Effect of CYP3A inhibitors on the pharmacokinetics of pevonedistat in patients with advanced solid tumours

Aims This phase I study evaluated the effects of the moderate cytochrome P450 (CYP) 3A inhibitor fluconazole and the strong CYP3A/P‐glycoprotein (P‐gp) inhibitor itraconazole on the pharmacokinetics of the investigational neural precursor cell expressed, developmentally downregulated 8 (NEDD8)‐activating enzyme inhibitor pevonedistat in patients with advanced solid tumours. Methods Patients received single doses of intravenous pevonedistat 8 mg m −2 , alone and with fluconazole (loading: 400 mg; maintenance: 200 mg once daily), or pevonedistat 8, 15 or 20 mg m −2 , alone and with itraconazole 200 mg once daily. Serial blood samples for pevonedistat pharmacokinetics were obtained pre‐ and post‐infusion on days 1 (alone) and 8 (with fluconazole/itraconazole). After completing the pharmacokinetic portion, patients remaining on study received pevonedistat with docetaxel or carboplatin and paclitaxel. Results The ratios of geometric mean area under the concentration–time curves ( n ; 90% confidence interval) of pevonedistat in the presence vs . absence of fluconazole or itraconazole were 1.11 (12; 1.03–1.19) and 1.14 (33; 1.07–1.23), respectively. Fifty patients (98%) experienced at least one adverse event (AE), with maximum severity of grade 1–2 in 28 patients (55%) and of grade ≥3 in 22 patients (43%). The most common drug‐related AEs were vomiting (12%), diarrhoea (10%) and nausea (8%). No new safety findings were observed for pevonedistat.

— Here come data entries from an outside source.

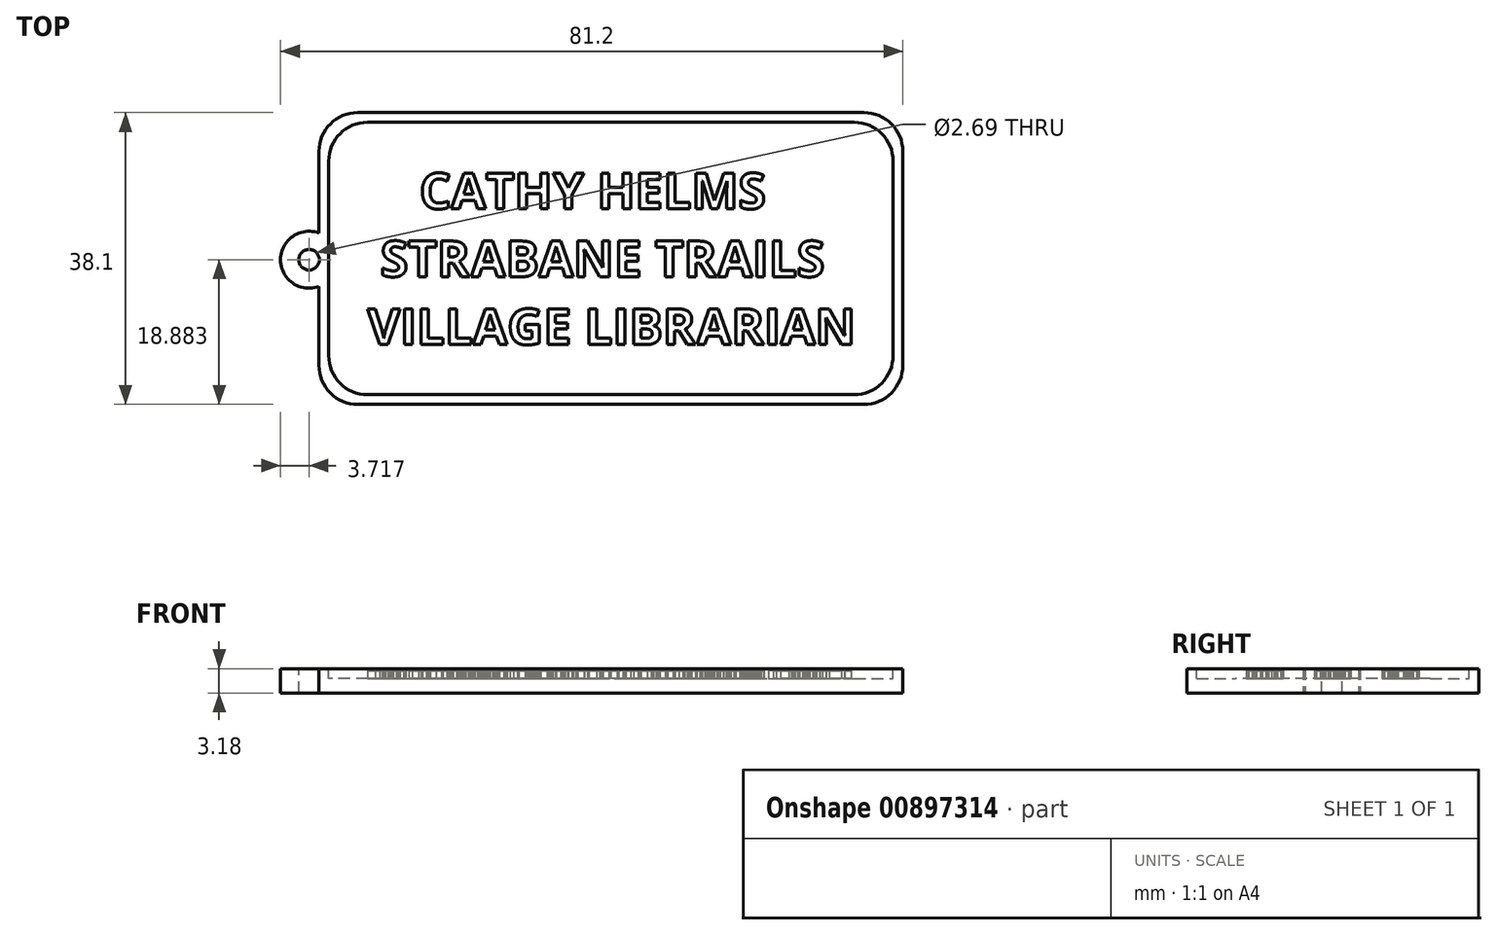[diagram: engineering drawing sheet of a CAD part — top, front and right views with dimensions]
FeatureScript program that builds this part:
annotation { "Feature Type Name" : "Feature", "Feature Type Description" : "" }
export const myFeature = defineFeature(function(context is Context, id is Id, definition is map)
    precondition{}
    {
        {
            var Q0;
            Q0=qCreatedBy(makeId("Top.planeOp"),FACE);
            var sketch = newSketch(context, id + "F0", { "sketchPlane" : qUnion([Q0])});
            skLineSegment(sketch, "E0.right", {"start": v(59.03, 19.05) * mm, "end": v(59.03, -19.05) * mm});
            skArc(sketch, "E1", {"start": v(-17.17, 3.32) * mm, "mid": v(-22.17, -0.17) * mm, "end": v(-17.17, -3.66) * mm});
            skPoint(sketch, "E1.centerSnap0", {"position": v(-22.6, -0.17) * mm});
            skLineSegment(sketch, "E2", {"start": v(-17.17, 3.32) * mm, "end": v(-17.17, 19.05) * mm});
            skLineSegment(sketch, "E3", {"start": v(-17.17, -3.66) * mm, "end": v(-17.17, -19.05) * mm});
            skPoint(sketch, "E4.orphan", {"position": v(-22.6, 14.34) * mm});
            skPoint(sketch, "E5.orphan", {"position": v(-22.6, -14.68) * mm});
            skLineSegment(sketch, "E6", {"start": v(-17.17, 19.05) * mm, "end": v(59.03, 19.05) * mm});
            skLineSegment(sketch, "E7", {"start": v(-17.17, -19.05) * mm, "end": v(59.03, -19.05) * mm});
            skSolve(sketch);
        }
        {
            var Q0;
            Q0=makeQuery(id+"F0.imprint","IMPRINT",FACE,{"disambiguationData":[TD([[makeQuery(id+"F0.imprint","IMPRINT",EDGE,{"derivedFrom":sQuery(id+"F0.wireOp",EDGE,"E0.right")}),-1.0]])]});
            extrude(context, id + "F1", {"entities" : qUnion([Q0]), "endBound" : BoundingType.SYMMETRIC, "depth" : 3.17 * mm, "offsetDistance" : 25.4 * mm});
        }
        {
            var Q0;
            {var subQ0=sQuery(id+"F0.wireOp",EDGE,"E1");var subQ1=sQuery(id+"F0.wireOp",EDGE,"E3");var subQ2=sQuery(id+"F0.wireOp",EDGE,"E0.right");var subQ3=sQuery(id+"F0.wireOp",EDGE,"E6");var subQ4=sQuery(id+"F0.wireOp",EDGE,"E7");var subQ5=sQuery(id+"F0.wireOp",EDGE,"E2");Q0=makeQuery(id+"FPCTxZ15ulyRdRa_1.boolean.opBoolean","SPLIT",FACE,{"disambiguationData":[TD([makeQuery(id+"F1.opExtrude","SWEPT_FACE",FACE,{"disambiguationData":[OSD([subQ2])]})])],"derivedFrom":makeQuery(id+"F1.opExtrude","CAP_FACE",FACE,{"disambiguationData":[OSD([subQ2,subQ0,subQ5,subQ1,subQ3,subQ4])],"isStart":false})});}
            var sketch = newSketch(context, id + "F2", { "sketchPlane" : qUnion([Q0])});
            skCircle(sketch, "E8", {"center": v(-18.45, -0.17) * mm, "radius": 1.35 * mm});
            skSolve(sketch);
        }
        {
            var Q0;
            Q0=makeQuery(id+"F2.imprint","IMPRINT",FACE,{"disambiguationData":[TD([[makeQuery(id+"F2.imprint","IMPRINT",EDGE,{"derivedFrom":sQuery(id+"F2.wireOp",EDGE,"E8")}),1.0]])]});
            extrude(context, id + "F3", {"entities" : qUnion([Q0]), "operationType" : NewBodyOperationType.REMOVE, "endBound" : BoundingType.THROUGH_ALL, "oppositeDirection" : true, "depth" : 25.4 * mm, "offsetDistance" : 25.4 * mm});
        }
        {
            var Q0;
            Q0=makeQuery(id+"F1.opExtrude","CAP_FACE",FACE,{"disambiguationData":[OSD([sQuery(id+"F0.wireOp",EDGE,"E0.right"),sQuery(id+"F0.wireOp",EDGE,"E1"),sQuery(id+"F0.wireOp",EDGE,"E2"),sQuery(id+"F0.wireOp",EDGE,"E3"),sQuery(id+"F0.wireOp",EDGE,"E6"),sQuery(id+"F0.wireOp",EDGE,"E7")])],"isStart":false});
            var sketch = newSketch(context, id + "F4", { "sketchPlane" : qUnion([Q0])});
            skLineSegment(sketch, "E9.bottom", {"start": v(-15.9, 17.78) * mm, "end": v(57.76, 17.78) * mm});
            skLineSegment(sketch, "E9.top", {"start": v(-15.9, -17.78) * mm, "end": v(57.76, -17.78) * mm});
            skLineSegment(sketch, "E9.left", {"start": v(-15.9, 17.78) * mm, "end": v(-15.9, -17.78) * mm});
            skLineSegment(sketch, "E9.right", {"start": v(57.76, 17.78) * mm, "end": v(57.76, -17.78) * mm});
            skSolve(sketch);
        }
        {
            var Q0;
            Q0=makeQuery(id+"F4.imprint","IMPRINT",FACE,{"disambiguationData":[TD([[makeQuery(id+"F4.imprint","IMPRINT",EDGE,{"derivedFrom":sQuery(id+"F4.wireOp",EDGE,"E9.bottom")}),-1.0]])]});
            extrude(context, id + "F5", {"entities" : qUnion([Q0]), "operationType" : NewBodyOperationType.REMOVE, "oppositeDirection" : true, "depth" : 1.27 * mm, "offsetDistance" : 25.4 * mm});
        }
        {
            var Q0;
            Q0=makeQuery(id+"F5.boolean.opBoolean","COPY",FACE,{"derivedFrom":makeQuery(id+"F5.opExtrude","CAP_FACE",FACE,{"disambiguationData":[OSD([sQuery(id+"F4.wireOp",EDGE,"E9.bottom"),sQuery(id+"F4.wireOp",EDGE,"E9.top"),sQuery(id+"F4.wireOp",EDGE,"E9.left"),sQuery(id+"F4.wireOp",EDGE,"E9.right")])],"isStart":false})});
            var sketch = newSketch(context, id + "F6", { "sketchPlane" : qUnion([Q0])});
            skText(sketch, "E10", { "text": "    CATHY HELMS\n STRABANE TRAILS \nVILLAGE LIBRARIAN\n", "fontName": "OpenSans-Bold.ttf"});
            skLineSegment(sketch, "E11", {"start": v(20.93, 20.85) * mm, "end": v(20.93, 16.13) * mm});
            const initialGuessF6  = {"E10": [-0.01082, 0.00648, 1, 0, 0.00469]};
            skSetInitialGuess(sketch, initialGuessF6);
            skSolve(sketch);
        }
        {
            var Q0;
            Q0 = qSketchRegion(id + "F6", true);
            extrude(context, id + "F7", {"entities" : qUnion([Q0]), "operationType" : NewBodyOperationType.ADD, "depth" : 1.02 * mm, "offsetDistance" : 25.4 * mm});
        }
        {
            var Q0;
            Q0=makeQuery(id+"F1.opExtrude","SWEPT_EDGE",EDGE,{"disambiguationData":[OSD([sQuery(id+"F0.wireOp",EDGE,"E2"),sQuery(id+"F0.wireOp",EDGE,"E6")])]});
            var Q1;
            Q1=makeQuery(id+"F1.opExtrude","SWEPT_EDGE",EDGE,{"disambiguationData":[OSD([sQuery(id+"F0.wireOp",EDGE,"E0.right"),sQuery(id+"F0.wireOp",EDGE,"E6")])]});
            var Q2;
            Q2=makeQuery(id+"F1.opExtrude","SWEPT_EDGE",EDGE,{"disambiguationData":[OSD([sQuery(id+"F0.wireOp",EDGE,"E0.right"),sQuery(id+"F0.wireOp",EDGE,"E7")])]});
            var Q3;
            Q3=makeQuery(id+"F1.opExtrude","SWEPT_EDGE",EDGE,{"disambiguationData":[OSD([sQuery(id+"F0.wireOp",EDGE,"E3"),sQuery(id+"F0.wireOp",EDGE,"E7")])]});
            var Q4;
            Q4=makeQuery(id+"F5.boolean.opBoolean","COPY",EDGE,{"derivedFrom":makeQuery(id+"F5.opExtrude","SWEPT_EDGE",EDGE,{"disambiguationData":[OSD([sQuery(id+"F4.wireOp",EDGE,"E9.bottom"),sQuery(id+"F4.wireOp",EDGE,"E9.left")])]})});
            var Q5;
            Q5=makeQuery(id+"F5.boolean.opBoolean","COPY",EDGE,{"derivedFrom":makeQuery(id+"F5.opExtrude","SWEPT_EDGE",EDGE,{"disambiguationData":[OSD([sQuery(id+"F4.wireOp",EDGE,"E9.top"),sQuery(id+"F4.wireOp",EDGE,"E9.left")])]})});
            var Q6;
            Q6=makeQuery(id+"F5.boolean.opBoolean","COPY",EDGE,{"derivedFrom":makeQuery(id+"F5.opExtrude","SWEPT_EDGE",EDGE,{"disambiguationData":[OSD([sQuery(id+"F4.wireOp",EDGE,"E9.bottom"),sQuery(id+"F4.wireOp",EDGE,"E9.right")])]})});
            var Q7;
            Q7=makeQuery(id+"F5.boolean.opBoolean","COPY",EDGE,{"derivedFrom":makeQuery(id+"F5.opExtrude","SWEPT_EDGE",EDGE,{"disambiguationData":[OSD([sQuery(id+"F4.wireOp",EDGE,"E9.top"),sQuery(id+"F4.wireOp",EDGE,"E9.right")])]})});
            fillet(context, id + "F8", {"entities" : qUnion([Q0, Q1, Q2, Q3, Q4, Q5, Q6, Q7]), "tangentPropagation" : true, "radius" : 5.08 * mm, "defaultsChanged" : true, "vertexSettings" : [], "allowEdgeOverflow" : false});
        }
    });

Conclusions Fluconazole or itraconazole had insignificant effects on pevonedistat pharmacokinetics, indicating minor contributions of CYP3A/P‐gp to pevonedistat clearance. The safety profile of single doses of pevonedistat plus steady‐state fluconazole or itraconazole was consistent with prior clinical experience, with no new safety signals observed.